§ Work instruction: Return the listing below exactly as it stands. Pictures stay out.
>>>
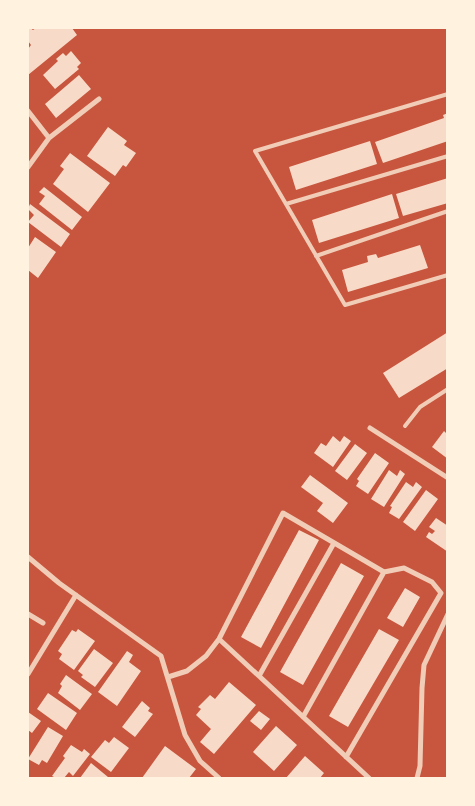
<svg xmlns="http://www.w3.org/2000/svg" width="475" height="806" viewBox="0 0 475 806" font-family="Commissioner,sans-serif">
  <rect width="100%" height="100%" fill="#c8553d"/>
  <path fill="#f7dbc8" d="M30 28 33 30 36 28H72L77 35 28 75V49L31 45 28 41V29Z
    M71 51 81 63 77 67 79 69 55 89 43 75 58 61 56 59 63 53 66 56Z
    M79 75 91 89 56 118 45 104Z
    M448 113V141L383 163 375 142 444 118 443 115Z
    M108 127 127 141 124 145 136 153 126 167 123 165 115 176 87 156Z
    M370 141 377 164 296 190 289 167Z
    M70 153 110 183 88 212 53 184 64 169 60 166Z
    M448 178V203L403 216 396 194Z
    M44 187 82 217 72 230 39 204 45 196 39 192Z
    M392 194 399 218 319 243 312 220Z
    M30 204 70 234 61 247 28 222 34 215 28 209Z
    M35 237 56 252 38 278 28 270V248Z
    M420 245 428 268 348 292 342 270 368 262 367 256 376 254 378 258Z
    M448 332V368L399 398 383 373Z
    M444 431 446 433 448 431V459L432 447Z
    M333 436 340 442 344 436 351 441 333 467 314 453 321 443 326 446Z
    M355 444 367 453 347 480 335 471Z
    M375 453 389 463 368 494 356 486 359 481 357 479Z
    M389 470 397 476 400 470 405 474 384 507 371 499Z
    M310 475 348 503 333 523 317 511 323 503 301 487Z
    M406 482 413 487 416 482 422 487 399 519 389 513 392 507 390 506Z
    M426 490 438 499 415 531 403 522Z
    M436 518 448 526V552L426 537 429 532 432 534 435 531 429 527Z
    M299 530 319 540 261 648 241 637Z
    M341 563 364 576 303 685 280 672Z
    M405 588 420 597 403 627 387 618Z
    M78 629 95 641 74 670 59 659 62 654 58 651 72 630 76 632Z
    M379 629 399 640 348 727 329 716Z
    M94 649 113 663 95 687 81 677 83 675 78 671Z
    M127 651 133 655 129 662 141 671 117 706 98 692Z
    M66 675 92 694 80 710 58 693 62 686 60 684Z
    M229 682 256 705 214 754 200 742 211 729 196 715 201 709 198 707 210 695 215 699Z
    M48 693 77 713 66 730 37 709Z
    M142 701 150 708 148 711 153 714 135 737 122 727Z
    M259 711 270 719 261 730 250 721Z
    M28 712 41 721 32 733 28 730Z
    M276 726 297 745 274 771 253 752Z
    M48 727 63 736 47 763 42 760 39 765 28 759Z
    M114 737 129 748 111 772 91 757 105 740 109 743Z
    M71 745 82 752 84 749 90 754 73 776 69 772 64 778H56L52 776 65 758 63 756Z
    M165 746 196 769 189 778H142Z
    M305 756 324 773 320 778H286Z
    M91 763 108 777 107 778H80Z"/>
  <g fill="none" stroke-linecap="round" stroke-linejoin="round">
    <path stroke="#f1ccb7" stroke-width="4" d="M448 94 255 151 345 305 448 275
      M286 204 448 156
      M316 256 448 211
      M405 426 420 407 448 389"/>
    <path stroke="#f1ccb7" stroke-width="5" d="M28 111 49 138 28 167
      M49 138 99 99
      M370 428 448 478
      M28 557 59 583 161 656 185 735 200 761 219 778
      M28 614 43 623
      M219 639 369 778
      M28 674 76 595
      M259 676 334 543
      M168 677 187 671 206 656 219 639 283 513 384 572
      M303 717 384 572 404 568 432 582 441 593 346 757
      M417 778 420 766 422 688 424 665 448 614"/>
  </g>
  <rect width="475" height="806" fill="none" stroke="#fff3e0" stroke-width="58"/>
</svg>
<<<
§ Exercise solution:
<svg xmlns="http://www.w3.org/2000/svg" width="475" height="806" viewBox="0 0 475 806" font-family="Commissioner,sans-serif">
  <rect width="100%" height="100%" fill="#c8553d"/>
  <path fill="#f7dbc8" d="M30 28 33 30 36 28H72L77 35 28 75V49L31 45 28 41V29Z
    M71 51 81 63 77 67 79 69 55 89 43 75 58 61 56 59 63 53 66 56Z
    M79 75 91 89 56 118 45 104Z
    M448 113V141L383 163 375 142 444 118 443 115Z
    M108 127 127 141 124 145 136 153 126 167 123 165 115 176 87 156Z
    M370 141 377 164 296 190 289 167Z
    M70 153 110 183 88 212 53 184 64 169 60 166Z
    M448 178V203L403 216 396 194Z
    M44 187 82 217 72 230 39 204 45 196 39 192Z
    M392 194 399 218 319 243 312 220Z
    M30 204 70 234 61 247 28 222 34 215 28 209Z
    M35 237 56 252 38 278 28 270V248Z
    M420 245 428 268 348 292 342 270 368 262 367 256 376 254 378 258Z
    M448 332V368L399 398 383 373Z
    M444 431 446 433 448 431V459L432 447Z
    M333 436 340 442 344 436 351 441 333 467 314 453 321 443 326 446Z
    M355 444 367 453 347 480 335 471Z
    M375 453 389 463 368 494 356 486 359 481 357 479Z
    M389 470 397 476 400 470 405 474 384 507 371 499Z
    M310 475 348 503 333 523 317 511 323 503 301 487Z
    M406 482 413 487 416 482 422 487 399 519 389 513 392 507 390 506Z
    M426 490 438 499 415 531 403 522Z
    M436 518 448 526V552L426 537 429 532 432 534 435 531 429 527Z
    M299 530 319 540 261 648 241 637Z
    M341 563 364 576 303 685 280 672Z
    M405 588 420 597 403 627 387 618Z
    M78 629 95 641 74 670 59 659 62 654 58 651 72 630 76 632Z
    M379 629 399 640 348 727 329 716Z
    M94 649 113 663 95 687 81 677 83 675 78 671Z
    M127 651 133 655 129 662 141 671 117 706 98 692Z
    M66 675 92 694 80 710 58 693 62 686 60 684Z
    M229 682 256 705 214 754 200 742 211 729 196 715 201 709 198 707 210 695 215 699Z
    M48 693 77 713 66 730 37 709Z
    M142 701 150 708 148 711 153 714 135 737 122 727Z
    M259 711 270 719 261 730 250 721Z
    M28 712 41 721 32 733 28 730Z
    M276 726 297 745 274 771 253 752Z
    M48 727 63 736 47 763 42 760 39 765 28 759Z
    M114 737 129 748 111 772 91 757 105 740 109 743Z
    M71 745 82 752 84 749 90 754 73 776 69 772 64 778H56L52 776 65 758 63 756Z
    M165 746 196 769 189 778H142Z
    M305 756 324 773 320 778H286Z
    M91 763 108 777 107 778H80Z"/>
  <g fill="none" stroke-linecap="round" stroke-linejoin="round">
    <path stroke="#f1ccb7" stroke-width="4" d="M448 94 255 151 345 305 448 275
      M286 204 448 156
      M316 256 448 211
      M405 426 420 407 448 389"/>
    <path stroke="#f1ccb7" stroke-width="5" d="M28 111 49 138 28 167
      M49 138 99 99
      M370 428 448 478
      M28 557 59 583 161 656 185 735 200 761 219 778
      M28 614 43 623
      M219 639 369 778
      M28 674 76 595
      M259 676 334 543
      M168 677 187 671 206 656 219 639 283 513 384 572
      M303 717 384 572 404 568 432 582 441 593 346 757
      M417 778 420 766 422 688 424 665 448 614"/>
  </g>
  <rect width="475" height="806" fill="none" stroke="#fff3e0" stroke-width="58"/>
</svg>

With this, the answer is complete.